The goalkeeper may not be changed in a flying manner. If the goalkeeper moved too far out of  his goal, s*he could not simply be replaced by another player in order not to risk a goal (amendment by Maidenhead FC and Gitanos FC). But „too far away“ was not regulated by that law.

Every free kick is an indirect free kick, i.e. a goal cannot be scored directly by it (amendment by Harrow Chequers). It was handed out as a penalty for an infringement of the laws of the goal kick, corner kick and offside and handball – all during the game. If a player behaves ungentlemanly during a stoppage in the game, before or after the game, no free kicks may be taken, but cautions and dismissals may be given.

Corner Kick: The ball is kicked from a quarter circle around the corner flag, so that the flag no longer disturbs. The quarter circle has a radius of 1 yd (amendment by Maidenhead FC). From 1877 this quarter circle was also marked on the field.

1875

The measurements of the field of play are 50-100 yd in width and 100-200 ft in height.

Height of the goals can also be marked by a crossbar (amendment by Queen’s Park).

Only at half time the game sides are changed. (amendment by Woodford Walls)

Touching the crossbar as well as the corner flags is not a goal (amendment by Queen’s Park). It is important if the ball jumps from there behind the goal line or not.

The passage „to protect the goal“ is replaced by „to defend the goal“ (amendment by Harrow Chequers).

A goalkeeper may throw and hit the ball (amendment by Vale of Leven FC).

The free kick is kicked at the point where the infringement of the law occurred (amendment by Royal Engineers).

1877

Further tasks of the umpires: signifying handball, ungentlemanly conduct and violation of the offside rule. They also signal when the ball get into touch or behind the goal (amendment by Clydesdale FC).

Players may be sent off because of their illegal play and may not be replaced.

An infringement of the determination of the choice of ends is penalised by a free kick.

Choice between throw-in or kick-in (amendment by Wanderers FC). A throw-in must not be performed in right angles (amendment by Clydesdale FC).

1878

The umpires use a whistle for better signaling, but they still react only on an appeal .

Whoever stands with his back to the opponent and hinder him*her can be charged (amendment by Reading FC).

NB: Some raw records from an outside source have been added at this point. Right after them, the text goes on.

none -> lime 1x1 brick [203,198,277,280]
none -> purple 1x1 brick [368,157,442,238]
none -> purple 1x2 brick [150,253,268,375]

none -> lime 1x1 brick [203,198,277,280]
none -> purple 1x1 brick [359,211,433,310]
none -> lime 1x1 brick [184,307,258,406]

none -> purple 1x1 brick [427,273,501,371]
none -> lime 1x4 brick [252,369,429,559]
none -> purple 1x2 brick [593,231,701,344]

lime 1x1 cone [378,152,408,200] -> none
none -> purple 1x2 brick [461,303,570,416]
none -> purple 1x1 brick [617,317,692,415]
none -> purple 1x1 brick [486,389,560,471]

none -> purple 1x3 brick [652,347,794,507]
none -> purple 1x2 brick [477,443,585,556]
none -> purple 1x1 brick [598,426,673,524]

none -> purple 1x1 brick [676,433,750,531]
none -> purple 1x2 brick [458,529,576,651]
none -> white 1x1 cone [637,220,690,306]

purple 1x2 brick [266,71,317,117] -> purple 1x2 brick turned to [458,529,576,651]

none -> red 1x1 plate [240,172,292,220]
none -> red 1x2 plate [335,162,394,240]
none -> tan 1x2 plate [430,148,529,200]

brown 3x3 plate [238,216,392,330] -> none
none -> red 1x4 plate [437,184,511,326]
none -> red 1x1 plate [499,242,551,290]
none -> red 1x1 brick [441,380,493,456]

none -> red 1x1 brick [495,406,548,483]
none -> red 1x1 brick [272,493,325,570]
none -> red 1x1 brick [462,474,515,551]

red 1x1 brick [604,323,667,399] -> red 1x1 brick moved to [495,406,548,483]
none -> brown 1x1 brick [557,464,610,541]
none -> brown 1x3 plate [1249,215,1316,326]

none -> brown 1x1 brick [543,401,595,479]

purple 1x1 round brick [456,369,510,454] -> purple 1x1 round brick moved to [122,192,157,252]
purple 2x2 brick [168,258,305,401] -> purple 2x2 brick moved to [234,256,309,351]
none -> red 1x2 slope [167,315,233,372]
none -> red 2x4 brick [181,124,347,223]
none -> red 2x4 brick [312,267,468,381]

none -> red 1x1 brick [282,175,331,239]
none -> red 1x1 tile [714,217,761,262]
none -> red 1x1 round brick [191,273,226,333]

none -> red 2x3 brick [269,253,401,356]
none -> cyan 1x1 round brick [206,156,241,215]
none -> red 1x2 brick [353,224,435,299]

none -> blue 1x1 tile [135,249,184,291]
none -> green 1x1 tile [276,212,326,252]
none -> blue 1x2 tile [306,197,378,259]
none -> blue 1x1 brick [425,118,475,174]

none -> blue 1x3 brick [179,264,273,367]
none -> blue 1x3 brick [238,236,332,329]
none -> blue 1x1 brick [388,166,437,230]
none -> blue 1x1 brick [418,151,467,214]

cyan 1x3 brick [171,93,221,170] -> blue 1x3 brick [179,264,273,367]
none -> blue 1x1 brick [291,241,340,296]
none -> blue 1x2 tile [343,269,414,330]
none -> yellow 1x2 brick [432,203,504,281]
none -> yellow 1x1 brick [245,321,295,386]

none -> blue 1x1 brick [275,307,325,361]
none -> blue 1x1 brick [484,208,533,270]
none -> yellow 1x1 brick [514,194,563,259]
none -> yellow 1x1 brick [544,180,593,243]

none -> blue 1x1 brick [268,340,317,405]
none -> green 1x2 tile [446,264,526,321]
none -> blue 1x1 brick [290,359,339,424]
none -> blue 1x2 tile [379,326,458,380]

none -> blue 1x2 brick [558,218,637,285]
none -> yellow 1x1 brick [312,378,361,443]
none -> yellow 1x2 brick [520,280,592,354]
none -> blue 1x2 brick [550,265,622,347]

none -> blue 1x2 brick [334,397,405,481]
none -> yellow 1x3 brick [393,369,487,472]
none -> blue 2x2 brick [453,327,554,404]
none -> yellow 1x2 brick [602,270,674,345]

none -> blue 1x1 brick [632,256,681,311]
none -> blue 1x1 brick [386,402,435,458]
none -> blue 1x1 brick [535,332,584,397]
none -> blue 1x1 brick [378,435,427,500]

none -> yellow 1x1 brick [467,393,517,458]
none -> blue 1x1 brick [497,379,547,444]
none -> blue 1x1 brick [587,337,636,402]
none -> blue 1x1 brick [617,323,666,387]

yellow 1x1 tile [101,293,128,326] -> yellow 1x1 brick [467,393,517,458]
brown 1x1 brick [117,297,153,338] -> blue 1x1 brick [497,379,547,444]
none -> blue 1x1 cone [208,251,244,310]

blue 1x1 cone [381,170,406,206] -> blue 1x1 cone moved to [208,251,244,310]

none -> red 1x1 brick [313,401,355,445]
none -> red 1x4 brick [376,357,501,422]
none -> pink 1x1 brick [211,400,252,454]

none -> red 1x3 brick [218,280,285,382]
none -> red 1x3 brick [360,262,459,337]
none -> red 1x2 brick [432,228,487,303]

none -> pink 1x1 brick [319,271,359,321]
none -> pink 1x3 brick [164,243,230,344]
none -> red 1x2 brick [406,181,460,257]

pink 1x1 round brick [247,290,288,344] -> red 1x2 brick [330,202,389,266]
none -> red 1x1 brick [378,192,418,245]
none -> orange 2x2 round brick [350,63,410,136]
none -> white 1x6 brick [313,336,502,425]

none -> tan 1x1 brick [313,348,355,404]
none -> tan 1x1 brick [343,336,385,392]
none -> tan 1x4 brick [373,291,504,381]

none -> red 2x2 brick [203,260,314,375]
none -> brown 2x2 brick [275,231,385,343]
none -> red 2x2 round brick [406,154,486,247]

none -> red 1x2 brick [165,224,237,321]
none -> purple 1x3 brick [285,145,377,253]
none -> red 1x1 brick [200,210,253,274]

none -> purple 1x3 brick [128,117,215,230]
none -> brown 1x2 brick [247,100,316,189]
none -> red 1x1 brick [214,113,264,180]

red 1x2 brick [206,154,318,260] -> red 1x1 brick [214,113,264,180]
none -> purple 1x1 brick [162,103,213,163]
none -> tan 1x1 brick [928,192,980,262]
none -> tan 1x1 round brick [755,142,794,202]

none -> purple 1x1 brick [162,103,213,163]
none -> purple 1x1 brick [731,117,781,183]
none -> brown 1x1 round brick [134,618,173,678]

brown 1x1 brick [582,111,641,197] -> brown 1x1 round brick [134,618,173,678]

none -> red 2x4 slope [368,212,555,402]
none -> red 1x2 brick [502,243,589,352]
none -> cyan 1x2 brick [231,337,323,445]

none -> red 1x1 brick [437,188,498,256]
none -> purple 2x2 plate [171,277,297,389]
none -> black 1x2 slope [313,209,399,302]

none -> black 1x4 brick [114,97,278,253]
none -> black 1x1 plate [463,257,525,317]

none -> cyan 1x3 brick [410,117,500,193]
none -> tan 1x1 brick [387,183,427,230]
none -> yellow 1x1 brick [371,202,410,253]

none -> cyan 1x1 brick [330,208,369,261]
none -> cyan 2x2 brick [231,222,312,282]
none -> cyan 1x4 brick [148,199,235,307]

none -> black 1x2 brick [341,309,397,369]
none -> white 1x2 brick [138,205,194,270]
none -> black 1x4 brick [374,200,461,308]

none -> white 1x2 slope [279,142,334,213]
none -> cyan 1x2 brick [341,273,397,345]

If the handball happens near the own goal and is not a goalkeeper handball, the referee considers the the ball would otherwise have went into the goal. In such a case, a goal is obtained (amendment by Finchley, Old Harrovians).

1879

In case of a throw-in the offside law applies (amendment by Wanderers FC and Old Harrovians FC).

1880

Jumping on opponents is foul play (amendment by Darwen Club).

1881

Introduction of shin guards (amendment by Wanderers FC). These should not made with metal in order not to increase the risk of injury.

The umpires are supplemented by a referee who can react to the umpires‘ call. He is selected by mutual agreement between the participating teams. Added tasks: timekeeping, booking or dismissal (amendment by Birmingham FA).